__Excerpt to read__
-- -- --

For poor countries, the facility “is a source of grant funding for an outbreak for which the beneficiaries do not pay any premiums,” he said.
The World Bank has made other funds available to respond to Ebola, including $300 million in grants and loans offered in July. The World Health Organization and its partners still need $287 million for public health operations in Congo, according to an email.
Ideally, more money would be available for countries to develop their own public health capacity, rather than depending on donors to help quell crises, said David Heymann, chairman of the WHO’s Strategic Technical Advisory Group on Infectious Hazards.
“We’re still in this mindset of ‘We’ll do it for you,”’ he said, “and we need to change that.
Still, as more countries focus on domestic issues and the number of governments willing to respond urgently to outbreaks abroad wanes, the need for sources of emergency funds is increasing, said Jeremy Farrar, director of the Wellcome Trust in London.
Needs Tweaking?
Contributions to the United Nations are already struggling and often earmarked for specific causes, said Farrar, an infectious diseases researcher who spent years studying avian influenza in Ho Chi Minh City. While the World Bank’s bonds may not fill their envisioned role perfectly, the model should be adapted rather than discarded and started again, he said.

-- -- --

__Exercises__
1 > Transcribe the Ebola funding text starting at "For poor countries, the" and ending at "to an email.".
2 > Decide whether each statement agrees with the Ebola funding text, answering yes or no and quoting the words that settle it: (a) The World Bank offered $300 million in grants and loans in July. (b) Farrar spent years studying avian influenza in London. (c) Farrar thinks the World Bank's bond model should be discarded and started again.
3 > Please resume the Ebola funding text after its last sentence.
The listing after the Ebola funding text comes from a separate source.

[Dataset entries]
-- -- --

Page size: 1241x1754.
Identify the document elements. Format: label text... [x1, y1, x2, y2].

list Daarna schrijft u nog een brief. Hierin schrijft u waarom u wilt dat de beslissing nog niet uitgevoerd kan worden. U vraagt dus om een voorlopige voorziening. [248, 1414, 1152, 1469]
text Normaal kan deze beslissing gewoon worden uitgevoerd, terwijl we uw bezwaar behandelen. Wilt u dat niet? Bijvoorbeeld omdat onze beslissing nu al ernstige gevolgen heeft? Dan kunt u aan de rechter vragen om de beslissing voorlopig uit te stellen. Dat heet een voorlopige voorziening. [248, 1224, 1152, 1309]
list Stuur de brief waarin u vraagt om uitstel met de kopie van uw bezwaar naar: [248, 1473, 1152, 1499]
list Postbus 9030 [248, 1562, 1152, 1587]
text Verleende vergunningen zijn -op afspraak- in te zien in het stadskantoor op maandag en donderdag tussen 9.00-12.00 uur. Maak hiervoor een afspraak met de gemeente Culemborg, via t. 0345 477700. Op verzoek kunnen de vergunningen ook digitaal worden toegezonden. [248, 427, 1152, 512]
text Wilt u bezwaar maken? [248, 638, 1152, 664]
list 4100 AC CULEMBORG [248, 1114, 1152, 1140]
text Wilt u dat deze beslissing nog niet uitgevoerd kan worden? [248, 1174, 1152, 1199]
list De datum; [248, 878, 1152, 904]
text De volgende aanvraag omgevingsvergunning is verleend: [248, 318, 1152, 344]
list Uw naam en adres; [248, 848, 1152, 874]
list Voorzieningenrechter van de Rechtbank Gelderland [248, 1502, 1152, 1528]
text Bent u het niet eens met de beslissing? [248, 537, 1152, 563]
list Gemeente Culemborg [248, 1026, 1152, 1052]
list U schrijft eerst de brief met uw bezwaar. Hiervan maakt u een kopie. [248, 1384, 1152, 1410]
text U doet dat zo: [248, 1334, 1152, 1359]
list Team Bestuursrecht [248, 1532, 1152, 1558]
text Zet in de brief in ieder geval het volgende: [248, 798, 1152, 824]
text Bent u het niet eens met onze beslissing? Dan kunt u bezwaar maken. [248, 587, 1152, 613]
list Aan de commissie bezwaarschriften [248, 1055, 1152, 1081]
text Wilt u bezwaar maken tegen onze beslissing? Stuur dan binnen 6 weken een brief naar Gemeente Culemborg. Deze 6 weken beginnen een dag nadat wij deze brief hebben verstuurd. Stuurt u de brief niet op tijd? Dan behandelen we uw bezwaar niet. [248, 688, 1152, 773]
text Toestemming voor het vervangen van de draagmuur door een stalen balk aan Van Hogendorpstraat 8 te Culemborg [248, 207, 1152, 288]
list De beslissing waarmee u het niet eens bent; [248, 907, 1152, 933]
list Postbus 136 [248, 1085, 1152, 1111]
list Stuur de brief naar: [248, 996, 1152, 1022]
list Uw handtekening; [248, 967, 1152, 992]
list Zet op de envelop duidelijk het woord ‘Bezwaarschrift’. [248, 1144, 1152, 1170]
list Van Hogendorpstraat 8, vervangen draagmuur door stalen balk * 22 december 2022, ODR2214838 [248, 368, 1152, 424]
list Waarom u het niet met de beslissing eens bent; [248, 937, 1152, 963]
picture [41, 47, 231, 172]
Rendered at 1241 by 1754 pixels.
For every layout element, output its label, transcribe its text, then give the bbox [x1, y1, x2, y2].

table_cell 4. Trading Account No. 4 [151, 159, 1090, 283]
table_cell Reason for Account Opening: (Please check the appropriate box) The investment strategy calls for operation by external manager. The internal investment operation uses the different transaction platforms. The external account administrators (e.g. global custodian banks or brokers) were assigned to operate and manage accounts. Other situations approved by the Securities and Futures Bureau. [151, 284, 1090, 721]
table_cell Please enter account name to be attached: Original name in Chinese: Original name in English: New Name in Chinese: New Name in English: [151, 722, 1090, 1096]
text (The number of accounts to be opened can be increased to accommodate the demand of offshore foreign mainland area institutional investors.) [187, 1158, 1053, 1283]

-- -- --

__Results in order__
1 >
For poor countries, the facility “is a source of grant funding for an outbreak for which the beneficiaries do not pay any premiums,” he said.
The World Bank has made other funds available to respond to Ebola, including $300 million in grants and loans offered in July. The World Health Organization and its partners still need $287 million for public health operations in Congo, according to an email.

2 >
(a) Yes: "including $300 million in grants and loans offered in July"
(b) No: "spent years studying avian influenza in Ho Chi Minh City"
(c) No: "the model should be adapted rather than discarded and started again"

3 >
“Let’s say it didn’t exist,” he said. “Would nation-states provide the needed funding in the event of a pandemic? I wouldn’t be confident that they would. If it didn’t exist, we would probably have to invent it.”
Catastrophe bonds pay some of the highest coupons in the fixed-income world, and mostly attract specialist fund managers. Investors demand substantial yields to compensate for the risky and unpredictable nature of disasters. Losses are typically triggered by insurance claims, but the World Bank’s bond requires meeting a range of conditions.
Those conditions, such as the requirement for deaths in two countries, protect the pandemic insurance fund from inappropriate use, said Andre Rzym, a portfolio manager at Man AHL, which oversees $29.9 billion. The Congo’s Ebola epidemic is driven by non-medical issues that may not lead to global spread, he said.
‘Social Issue’
“Why is the current outbreak so serious in a single country?” he said. “It’s a societal issue; the real problem you have in DR Congo is political instability, violence and mistrust of authority.”